ASSIGNMENT: Restate the entire listing word for word.

DATA:
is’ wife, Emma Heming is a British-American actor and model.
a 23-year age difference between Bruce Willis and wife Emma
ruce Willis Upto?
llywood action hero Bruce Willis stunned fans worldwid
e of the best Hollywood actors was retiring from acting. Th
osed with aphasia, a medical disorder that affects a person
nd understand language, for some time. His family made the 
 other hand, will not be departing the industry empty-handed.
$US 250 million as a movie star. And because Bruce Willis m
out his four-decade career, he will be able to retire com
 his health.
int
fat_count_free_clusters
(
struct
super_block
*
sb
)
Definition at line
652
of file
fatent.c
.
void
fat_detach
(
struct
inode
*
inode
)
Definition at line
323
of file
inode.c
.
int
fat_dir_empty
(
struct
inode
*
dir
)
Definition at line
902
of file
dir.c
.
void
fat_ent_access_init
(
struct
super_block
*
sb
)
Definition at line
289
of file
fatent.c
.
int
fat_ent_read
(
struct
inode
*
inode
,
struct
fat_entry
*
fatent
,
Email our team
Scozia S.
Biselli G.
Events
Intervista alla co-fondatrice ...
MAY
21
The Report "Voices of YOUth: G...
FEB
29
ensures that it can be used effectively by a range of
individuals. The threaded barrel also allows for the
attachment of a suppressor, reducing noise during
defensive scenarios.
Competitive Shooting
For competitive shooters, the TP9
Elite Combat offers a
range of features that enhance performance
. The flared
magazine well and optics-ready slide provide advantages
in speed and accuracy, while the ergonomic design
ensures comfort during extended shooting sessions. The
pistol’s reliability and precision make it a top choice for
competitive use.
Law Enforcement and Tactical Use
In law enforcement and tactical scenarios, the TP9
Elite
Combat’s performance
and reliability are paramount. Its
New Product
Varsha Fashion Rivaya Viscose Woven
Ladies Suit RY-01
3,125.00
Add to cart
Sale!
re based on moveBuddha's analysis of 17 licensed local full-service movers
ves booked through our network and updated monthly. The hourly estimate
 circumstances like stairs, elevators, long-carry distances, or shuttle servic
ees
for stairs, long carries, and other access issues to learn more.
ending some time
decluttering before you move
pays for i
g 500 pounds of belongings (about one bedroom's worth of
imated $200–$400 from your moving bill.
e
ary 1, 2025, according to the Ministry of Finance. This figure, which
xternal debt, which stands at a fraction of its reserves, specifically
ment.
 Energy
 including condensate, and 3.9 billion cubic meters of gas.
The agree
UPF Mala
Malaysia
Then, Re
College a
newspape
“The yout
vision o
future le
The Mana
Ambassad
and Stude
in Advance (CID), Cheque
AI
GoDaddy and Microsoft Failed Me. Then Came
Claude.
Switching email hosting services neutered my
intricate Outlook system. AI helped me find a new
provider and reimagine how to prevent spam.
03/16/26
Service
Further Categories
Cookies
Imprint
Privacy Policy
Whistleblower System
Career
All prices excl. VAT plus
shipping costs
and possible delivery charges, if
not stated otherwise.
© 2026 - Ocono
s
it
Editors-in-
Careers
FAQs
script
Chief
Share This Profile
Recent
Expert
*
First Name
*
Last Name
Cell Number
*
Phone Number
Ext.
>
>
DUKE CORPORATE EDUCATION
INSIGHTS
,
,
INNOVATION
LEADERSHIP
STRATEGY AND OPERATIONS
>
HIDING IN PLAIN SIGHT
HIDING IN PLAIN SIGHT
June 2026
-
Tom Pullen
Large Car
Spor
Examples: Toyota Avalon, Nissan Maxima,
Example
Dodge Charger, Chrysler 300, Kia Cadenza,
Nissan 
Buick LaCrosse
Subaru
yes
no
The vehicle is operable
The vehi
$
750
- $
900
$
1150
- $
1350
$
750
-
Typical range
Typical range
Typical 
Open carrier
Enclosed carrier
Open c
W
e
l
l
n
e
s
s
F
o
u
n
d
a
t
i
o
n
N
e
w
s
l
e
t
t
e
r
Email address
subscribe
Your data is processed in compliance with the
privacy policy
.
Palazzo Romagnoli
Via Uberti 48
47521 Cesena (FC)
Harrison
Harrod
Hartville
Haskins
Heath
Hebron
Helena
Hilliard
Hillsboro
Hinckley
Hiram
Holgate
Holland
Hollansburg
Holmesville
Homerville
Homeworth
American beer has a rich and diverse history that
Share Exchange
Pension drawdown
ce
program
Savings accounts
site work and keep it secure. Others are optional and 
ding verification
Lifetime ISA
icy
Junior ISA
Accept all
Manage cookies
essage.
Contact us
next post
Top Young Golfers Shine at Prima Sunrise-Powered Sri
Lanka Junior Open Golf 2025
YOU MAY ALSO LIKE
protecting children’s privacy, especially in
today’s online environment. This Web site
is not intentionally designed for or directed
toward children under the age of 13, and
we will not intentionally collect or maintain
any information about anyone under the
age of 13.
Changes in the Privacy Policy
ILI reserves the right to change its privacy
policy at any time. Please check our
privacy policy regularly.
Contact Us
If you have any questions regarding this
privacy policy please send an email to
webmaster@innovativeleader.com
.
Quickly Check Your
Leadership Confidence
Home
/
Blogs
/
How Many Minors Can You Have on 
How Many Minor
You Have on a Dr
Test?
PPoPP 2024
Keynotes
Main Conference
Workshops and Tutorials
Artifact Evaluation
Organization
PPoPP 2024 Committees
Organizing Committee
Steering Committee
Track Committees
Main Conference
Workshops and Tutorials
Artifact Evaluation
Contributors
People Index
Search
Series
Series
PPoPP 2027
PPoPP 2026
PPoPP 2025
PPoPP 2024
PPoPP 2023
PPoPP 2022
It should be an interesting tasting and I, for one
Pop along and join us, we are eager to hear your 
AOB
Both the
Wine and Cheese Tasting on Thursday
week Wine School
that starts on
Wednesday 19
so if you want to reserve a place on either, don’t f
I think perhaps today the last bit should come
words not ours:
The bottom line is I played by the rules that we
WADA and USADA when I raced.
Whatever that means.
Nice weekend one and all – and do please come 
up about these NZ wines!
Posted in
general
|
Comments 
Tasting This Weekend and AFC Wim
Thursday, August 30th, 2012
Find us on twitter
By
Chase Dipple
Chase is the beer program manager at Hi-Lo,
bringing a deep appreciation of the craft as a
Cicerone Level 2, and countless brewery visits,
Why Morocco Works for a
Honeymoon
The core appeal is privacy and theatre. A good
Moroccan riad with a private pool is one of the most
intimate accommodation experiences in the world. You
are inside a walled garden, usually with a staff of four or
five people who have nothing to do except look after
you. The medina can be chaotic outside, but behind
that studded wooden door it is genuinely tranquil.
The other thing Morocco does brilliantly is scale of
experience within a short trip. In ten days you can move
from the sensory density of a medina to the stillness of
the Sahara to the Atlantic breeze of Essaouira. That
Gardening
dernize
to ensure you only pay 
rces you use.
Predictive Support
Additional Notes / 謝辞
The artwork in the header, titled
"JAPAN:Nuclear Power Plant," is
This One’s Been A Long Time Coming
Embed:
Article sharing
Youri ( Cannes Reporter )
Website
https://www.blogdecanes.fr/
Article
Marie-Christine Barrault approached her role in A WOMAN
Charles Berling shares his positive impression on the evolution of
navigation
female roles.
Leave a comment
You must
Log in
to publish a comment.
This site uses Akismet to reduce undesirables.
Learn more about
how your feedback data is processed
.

WRITTEN ANSWER:
is’ wife, Emma Heming is a British-American actor and model.
a 23-year age difference between Bruce Willis and wife Emma
ruce Willis Upto?
llywood action hero Bruce Willis stunned fans worldwid
e of the best Hollywood actors was retiring from acting. Th
osed with aphasia, a medical disorder that affects a person
nd understand language, for some time. His family made the 
 other hand, will not be departing the industry empty-handed.
$US 250 million as a movie star. And because Bruce Willis m
out his four-decade career, he will be able to retire com
 his health.
int
fat_count_free_clusters
(
struct
super_block
*
sb
)
Definition at line
652
of file
fatent.c
.
void
fat_detach
(
struct
inode
*
inode
)
Definition at line
323
of file
inode.c
.
int
fat_dir_empty
(
struct
inode
*
dir
)
Definition at line
902
of file
dir.c
.
void
fat_ent_access_init
(
struct
super_block
*
sb
)
Definition at line
289
of file
fatent.c
.
int
fat_ent_read
(
struct
inode
*
inode
,
struct
fat_entry
*
fatent
,
Email our team
Scozia S.
Biselli G.
Events
Intervista alla co-fondatrice ...
MAY
21
The Report "Voices of YOUth: G...
FEB
29
ensures that it can be used effectively by a range of
individuals. The threaded barrel also allows for the
attachment of a suppressor, reducing noise during
defensive scenarios.
Competitive Shooting
For competitive shooters, the TP9
Elite Combat offers a
range of features that enhance performance
. The flared
magazine well and optics-ready slide provide advantages
in speed and accuracy, while the ergonomic design
ensures comfort during extended shooting sessions. The
pistol’s reliability and precision make it a top choice for
competitive use.
Law Enforcement and Tactical Use
In law enforcement and tactical scenarios, the TP9
Elite
Combat’s performance
and reliability are paramount. Its
New Product
Varsha Fashion Rivaya Viscose Woven
Ladies Suit RY-01
3,125.00
Add to cart
Sale!
re based on moveBuddha's analysis of 17 licensed local full-service movers
ves booked through our network and updated monthly. The hourly estimate
 circumstances like stairs, elevators, long-carry distances, or shuttle servic
ees
for stairs, long carries, and other access issues to learn more.
ending some time
decluttering before you move
pays for i
g 500 pounds of belongings (about one bedroom's worth of
imated $200–$400 from your moving bill.
e
ary 1, 2025, according to the Ministry of Finance. This figure, which
xternal debt, which stands at a fraction of its reserves, specifically
ment.
 Energy
 including condensate, and 3.9 billion cubic meters of gas.
The agree
UPF Mala
Malaysia
Then, Re
College a
newspape
“The yout
vision o
future le
The Mana
Ambassad
and Stude
in Advance (CID), Cheque
AI
GoDaddy and Microsoft Failed Me. Then Came
Claude.
Switching email hosting services neutered my
intricate Outlook system. AI helped me find a new
provider and reimagine how to prevent spam.
03/16/26
Service
Further Categories
Cookies
Imprint
Privacy Policy
Whistleblower System
Career
All prices excl. VAT plus
shipping costs
and possible delivery charges, if
not stated otherwise.
© 2026 - Ocono
s
it
Editors-in-
Careers
FAQs
script
Chief
Share This Profile
Recent
Expert
*
First Name
*
Last Name
Cell Number
*
Phone Number
Ext.
>
>
DUKE CORPORATE EDUCATION
INSIGHTS
,
,
INNOVATION
LEADERSHIP
STRATEGY AND OPERATIONS
>
HIDING IN PLAIN SIGHT
HIDING IN PLAIN SIGHT
June 2026
-
Tom Pullen
Large Car
Spor
Examples: Toyota Avalon, Nissan Maxima,
Example
Dodge Charger, Chrysler 300, Kia Cadenza,
Nissan 
Buick LaCrosse
Subaru
yes
no
The vehicle is operable
The vehi
$
750
- $
900
$
1150
- $
1350
$
750
-
Typical range
Typical range
Typical 
Open carrier
Enclosed carrier
Open c
W
e
l
l
n
e
s
s
F
o
u
n
d
a
t
i
o
n
N
e
w
s
l
e
t
t
e
r
Email address
subscribe
Your data is processed in compliance with the
privacy policy
.
Palazzo Romagnoli
Via Uberti 48
47521 Cesena (FC)
Harrison
Harrod
Hartville
Haskins
Heath
Hebron
Helena
Hilliard
Hillsboro
Hinckley
Hiram
Holgate
Holland
Hollansburg
Holmesville
Homerville
Homeworth
American beer has a rich and diverse history that
Share Exchange
Pension drawdown
ce
program
Savings accounts
site work and keep it secure. Others are optional and 
ding verification
Lifetime ISA
icy
Junior ISA
Accept all
Manage cookies
essage.
Contact us
next post
Top Young Golfers Shine at Prima Sunrise-Powered Sri
Lanka Junior Open Golf 2025
YOU MAY ALSO LIKE
protecting children’s privacy, especially in
today’s online environment. This Web site
is not intentionally designed for or directed
toward children under the age of 13, and
we will not intentionally collect or maintain
any information about anyone under the
age of 13.
Changes in the Privacy Policy
ILI reserves the right to change its privacy
policy at any time. Please check our
privacy policy regularly.
Contact Us
If you have any questions regarding this
privacy policy please send an email to
webmaster@innovativeleader.com
.
Quickly Check Your
Leadership Confidence
Home
/
Blogs
/
How Many Minors Can You Have on 
How Many Minor
You Have on a Dr
Test?
PPoPP 2024
Keynotes
Main Conference
Workshops and Tutorials
Artifact Evaluation
Organization
PPoPP 2024 Committees
Organizing Committee
Steering Committee
Track Committees
Main Conference
Workshops and Tutorials
Artifact Evaluation
Contributors
People Index
Search
Series
Series
PPoPP 2027
PPoPP 2026
PPoPP 2025
PPoPP 2024
PPoPP 2023
PPoPP 2022
It should be an interesting tasting and I, for one
Pop along and join us, we are eager to hear your 
AOB
Both the
Wine and Cheese Tasting on Thursday
week Wine School
that starts on
Wednesday 19
so if you want to reserve a place on either, don’t f
I think perhaps today the last bit should come
words not ours:
The bottom line is I played by the rules that we
WADA and USADA when I raced.
Whatever that means.
Nice weekend one and all – and do please come 
up about these NZ wines!
Posted in
general
|
Comments 
Tasting This Weekend and AFC Wim
Thursday, August 30th, 2012
Find us on twitter
By
Chase Dipple
Chase is the beer program manager at Hi-Lo,
bringing a deep appreciation of the craft as a
Cicerone Level 2, and countless brewery visits,
Why Morocco Works for a
Honeymoon
The core appeal is privacy and theatre. A good
Moroccan riad with a private pool is one of the most
intimate accommodation experiences in the world. You
are inside a walled garden, usually with a staff of four or
five people who have nothing to do except look after
you. The medina can be chaotic outside, but behind
that studded wooden door it is genuinely tranquil.
The other thing Morocco does brilliantly is scale of
experience within a short trip. In ten days you can move
from the sensory density of a medina to the stillness of
the Sahara to the Atlantic breeze of Essaouira. That
Gardening
dernize
to ensure you only pay 
rces you use.
Predictive Support
Additional Notes / 謝辞
The artwork in the header, titled
"JAPAN:Nuclear Power Plant," is
This One’s Been A Long Time Coming
Embed:
Article sharing
Youri ( Cannes Reporter )
Website
https://www.blogdecanes.fr/
Article
Marie-Christine Barrault approached her role in A WOMAN
Charles Berling shares his positive impression on the evolution of
navigation
female roles.
Leave a comment
You must
Log in
to publish a comment.
This site uses Akismet to reduce undesirables.
Learn more about
how your feedback data is processed
.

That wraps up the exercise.